Bitcoin already consistently demonstrates this notion of network-as-counterparty for a very short time window. What we are contemplating here with BMAX is a way for a network, as part of its core offering, to explore what it means to have a longer time horizon, while still staying true to Bitcoin.
Yes, especially when the sharechain contributes only a trivial fraction of hashrate. However, if this sharechain grows to contribute a non-trivial fraction of Bitcoin hashrate, then the risk of the sharechain persisting might be perceived to reduce. But there are no guarantees. Nor are there any guarantees, from Bitcoin-consensus-observable data, that the next Bitcoin block will be produced, yet, thankfully blocks keep coming in!
A term structure for anything (stochastic or concrete), so long as it is ultimately realized in sats is, at least in part, a statement about time in Bitcoin-native time pricing. Mining is just the proxy we can use to try to educe rationality into these statements.
Regarding the practicality/usefulness: while mining is how the instruments are created and maintained until they are ultimately settled/redeemed on Bitcoin, the usefulness of the instruments themselves is not limited to the mining industry.
Of course my preference would be that this mechanism, or something simpler which accomplished the same thing, were available on Bitcoin directly. In which case the signal would be more pure. It could be done as a soft-fork I think, but even still, it will will never happen.
So the next best thing I can come up with is this BMAX sharechain thing we are discussing here. Because the sharechain network is a valid bitcoin miner, and especially if the sharechain contributes a non-trivial portion of Bitcoin work then the signal can still get through.
How might the sharechain ever contribute a non-trivial portion of Bitcoin work?
- reduce protocol risk (i.e. keep it simple, but no simpler)
- get the economics right to reduce risk premia associated with the sharechain
Something I did not mention in the OP is that a positive side effect of the mechanism we are discussing here is that investors/hodlers can directly participate in bitcoin’s future (which is mined into existence), even if they are not in a thermo-geo-economic advantaged position to mine, so long as they have the risk-appetite for it.

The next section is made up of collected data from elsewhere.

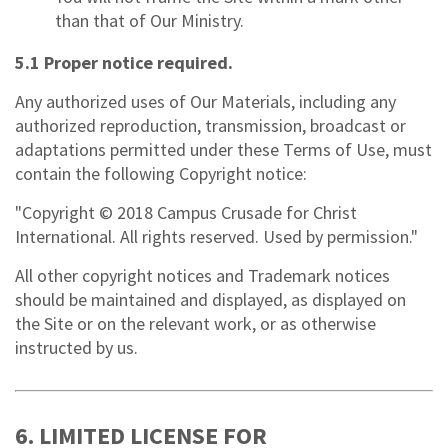
than that of Our Ministry.
5.1 Proper notice required.
Any authorized uses of Our Materials, including any
authorized reproduction, transmission, broadcast or
adaptations permitted under these Terms of Use, must
contain the following Copyright notice:
"Copyright © 2018 Campus Crusade for Christ
International. All rights reserved. Used by permission."
All other copyright notices and Trademark notices
should be maintained and displayed, as displayed on
the Site or on the relevant work, or as otherwise
instructed by us.
6. LIMITED LICENSE FOR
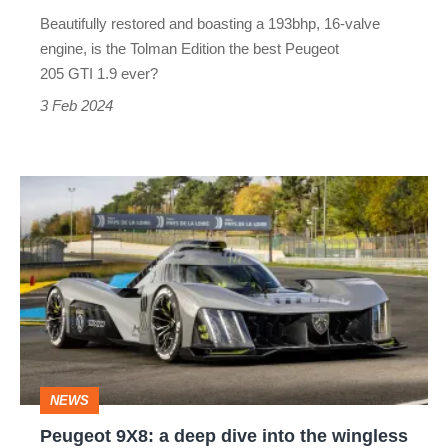
£125,000
Beautifully restored and boasting a 193bhp, 16-valve
price
engine, is the Tolman Edition the best Peugeot
tag?
205 GTI 1.9 ever?
3 Feb 2024
Peugeot
9X8:
a
deep
dive
into
the
NEWS
wingless
Peugeot 9X8: a deep dive into the wingless
Le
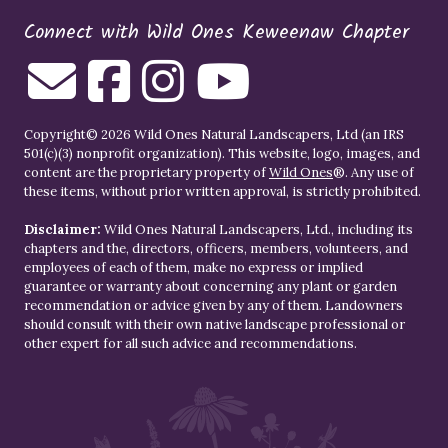
Connect with Wild Ones Keweenaw Chapter
Copyright© 2026 Wild Ones Natural Landscapers, Ltd (an IRS
501(c)(3) nonprofit organization). This website, logo, images, and
content are the proprietary property of
Wild Ones
®. Any use of
these items, without prior written approval, is strictly prohibited.
Disclaimer:
Wild Ones Natural Landscapers, Ltd., including its
chapters and the, directors, officers, members, volunteers, and
employees of each of them, make no express or implied
guarantee or warranty about concerning any plant or garden
recommendation or advice given by any of them. Landowners
should consult with their own native landscape professional or
other expert for all such advice and recommendations.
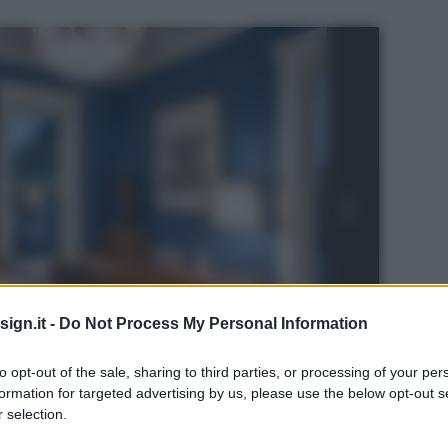
ign.it -
Do Not Process My Personal Information
to opt-out of the sale, sharing to third parties, or processing of your per
formation for targeted advertising by us, please use the below opt-out s
 selection.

The argument is that this expands the pool of available capital which can be deployed in a trust-minimized way to secure bitcoin’s future, and a side-effect is that we get a glimpse into the Bitcoin (via BMAX) network’s collective time preference.
Naturally, no hodler should bet their whole stack on the future of Bitcoin via BMAX, but hodlers who are willing to allocate a marginal portion of their stack towards “risk,” and who have been extremely hesitant to do so (because moving their precious sats in/out of centralized exchanges or buying equity of various supposedly bitcoin-aligned, yet ultimately traditional, companies, comes with a whole host of headaches that is hard to justify) may find solace here.
I suppose that if BMAX were to exist and never manages to contribute more than a de minimus portion of Bitcoin’s work, then there is also a signal there too, albeit, a more sad one. In such a case, we can partially conclude:
- BMAX is perceived to be too risky relative to Bitcoin itself (despite the well-intended attempts of the BMAX designer(s) to keep it as bitcoin-aligned, and protocol-risk-minimized as possible), in which case perhaps a better BMAXv2,3,4 can be created to try to overcome those issues.
- or the collective desire for Bitcoin to stand on its own as a self-consistent global money without central authorities has diminished so much that it has been, for all intents and purposes, “captured” by the now-traditional high finance world of trust and custody that Bitcoin was created to obviate.
Your opinion, and others on this forum, is very valuable! Thank you for taking the time to provide it.